→ What the exercise asks
The result should be an exact copy of the data, free of pictures.

== Material for this task ==

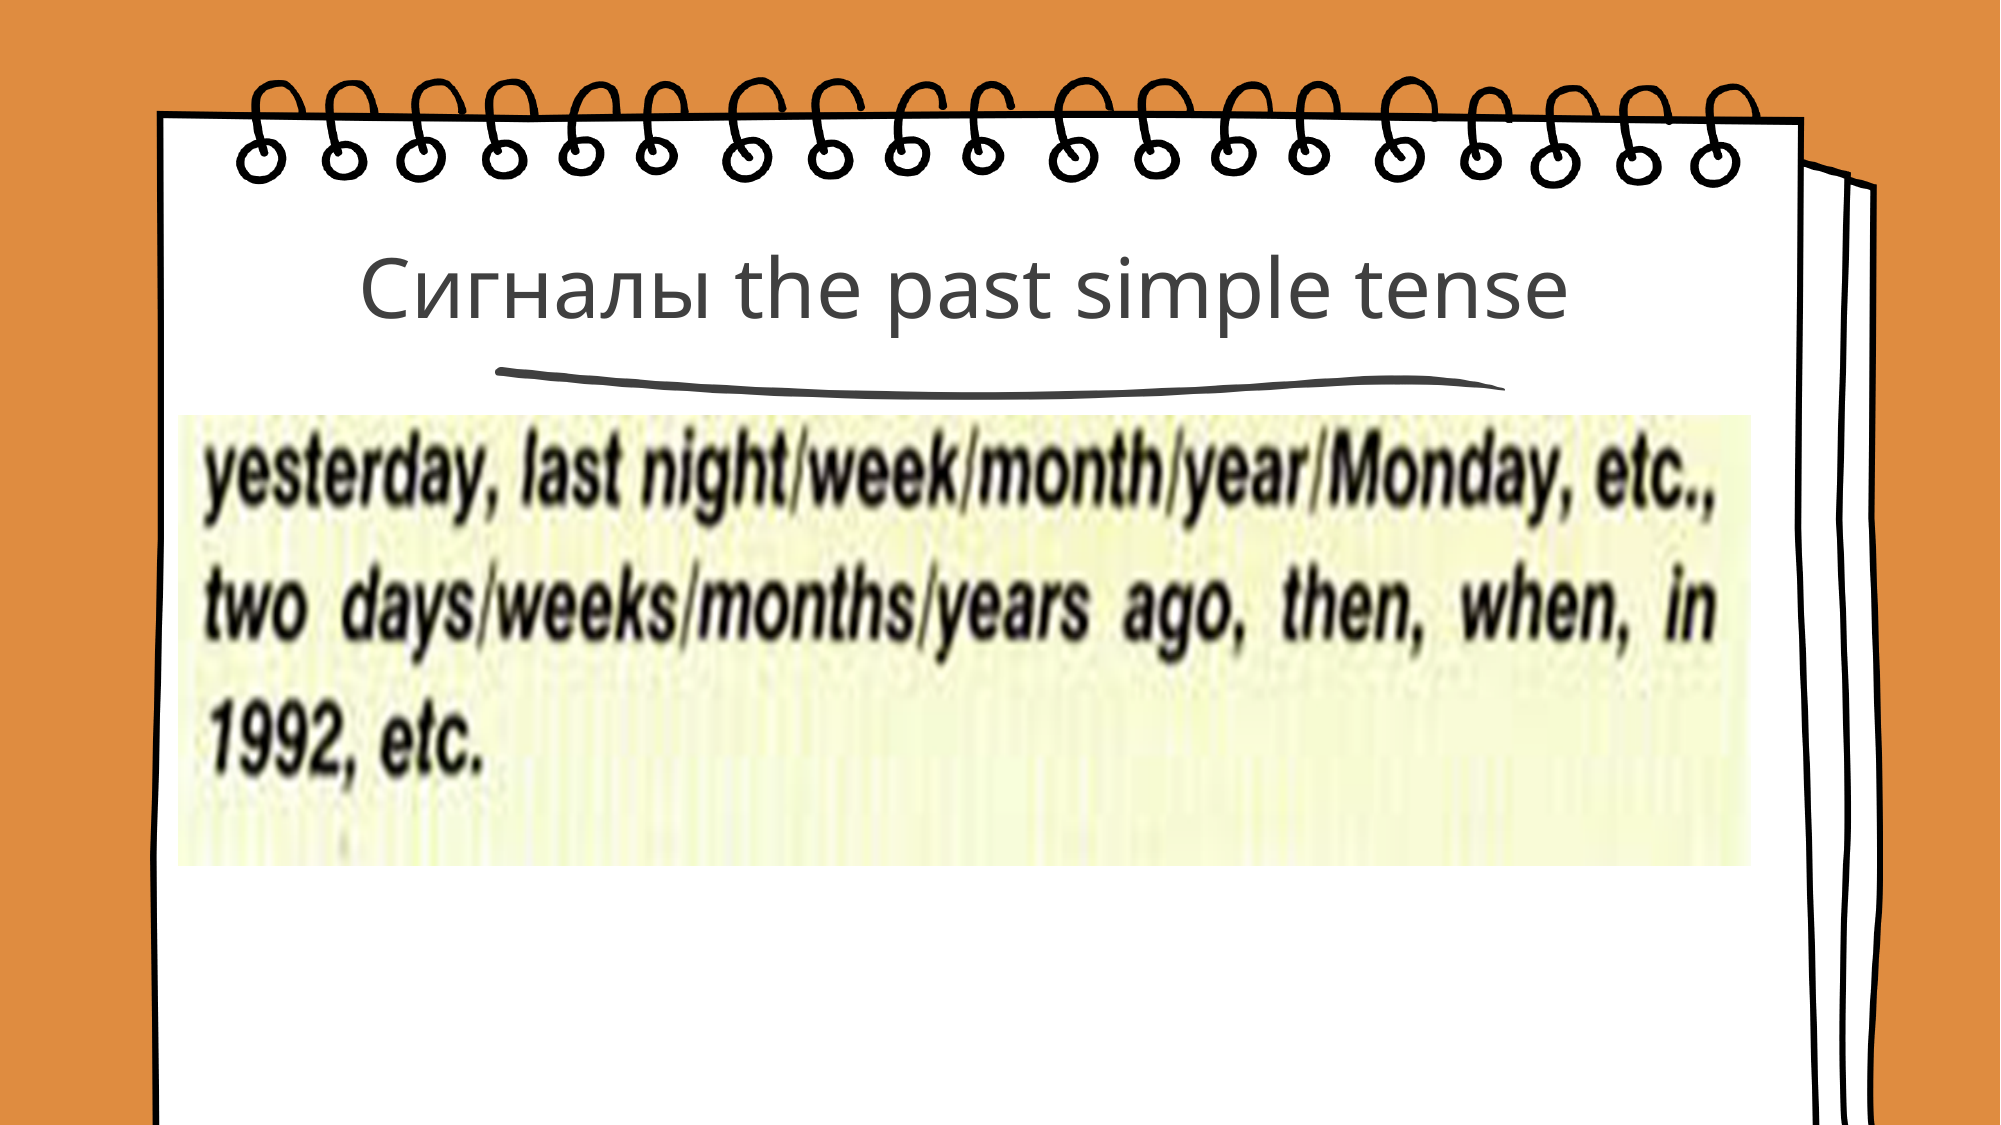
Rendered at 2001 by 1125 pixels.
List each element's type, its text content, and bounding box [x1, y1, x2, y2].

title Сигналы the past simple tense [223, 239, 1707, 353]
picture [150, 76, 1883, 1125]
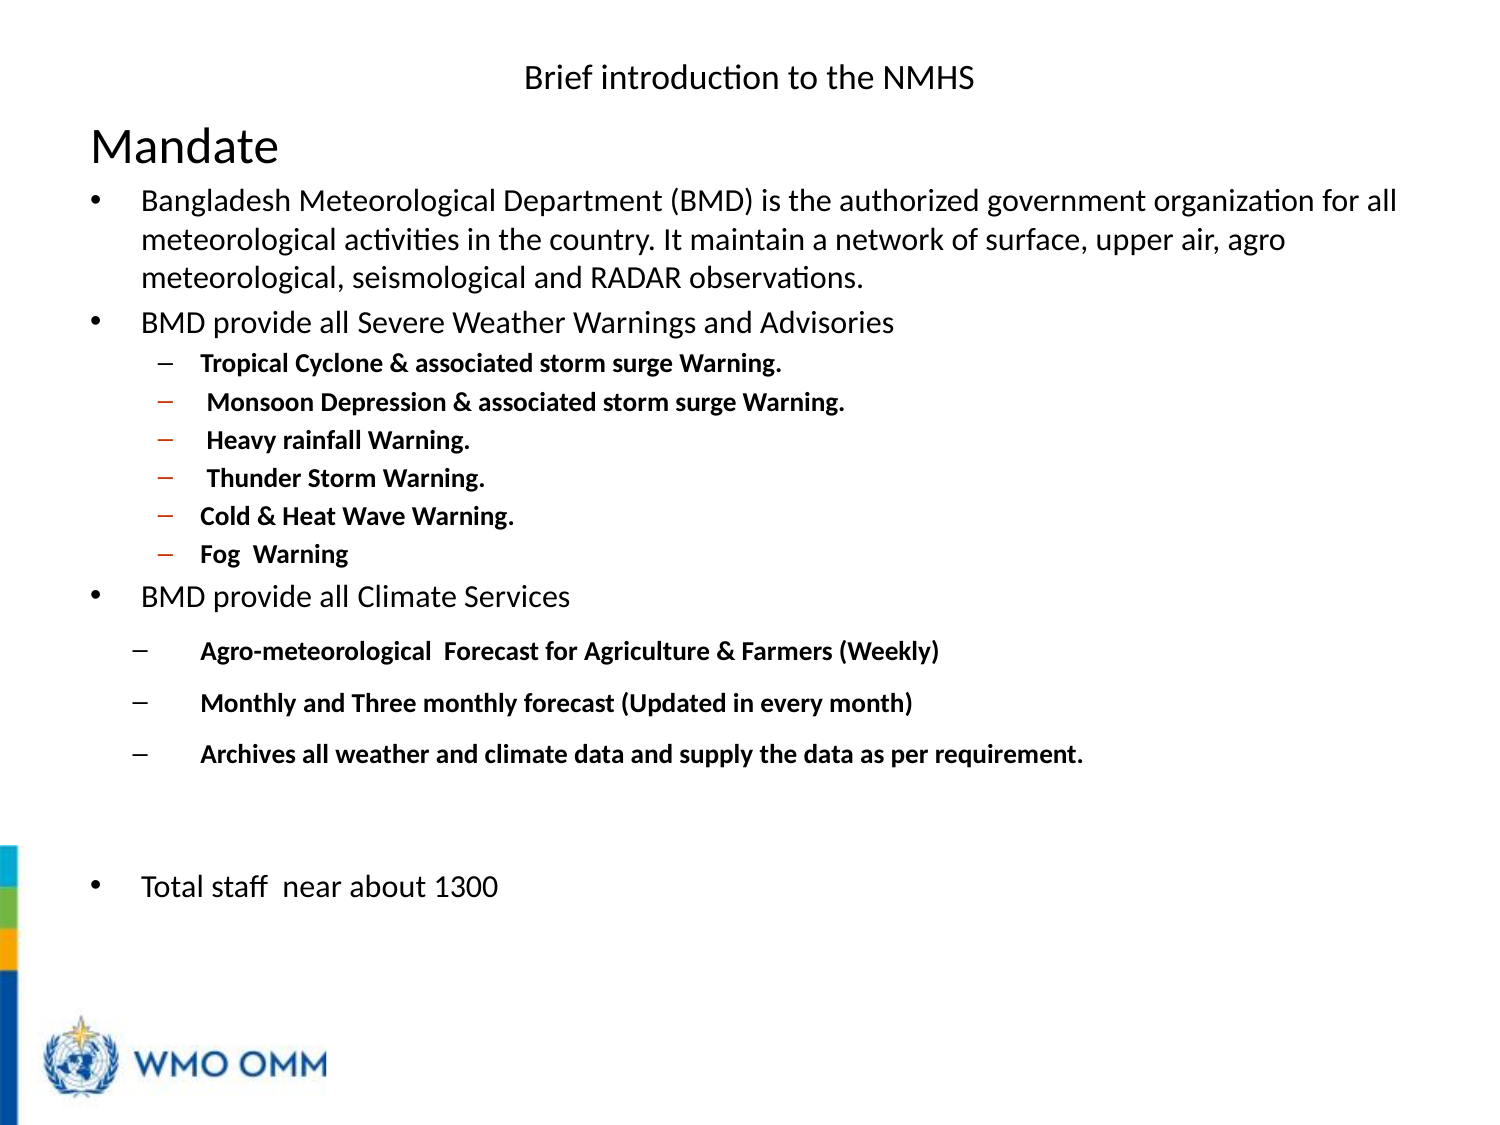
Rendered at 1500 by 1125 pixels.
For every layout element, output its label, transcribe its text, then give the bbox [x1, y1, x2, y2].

===

→ Solution for this problem
Rendered at 2001 by 1125 pixels.
List each element's type, its text content, and bounding box [x1, y1, x2, y2].

title Сигналы the past simple tense [223, 239, 1707, 353]
picture [150, 76, 1883, 1125]
Rendered at 1500 by 1125 pixels.
For every layout element, output its label, transcribe its text, then give the bbox [x1, y1, x2, y2].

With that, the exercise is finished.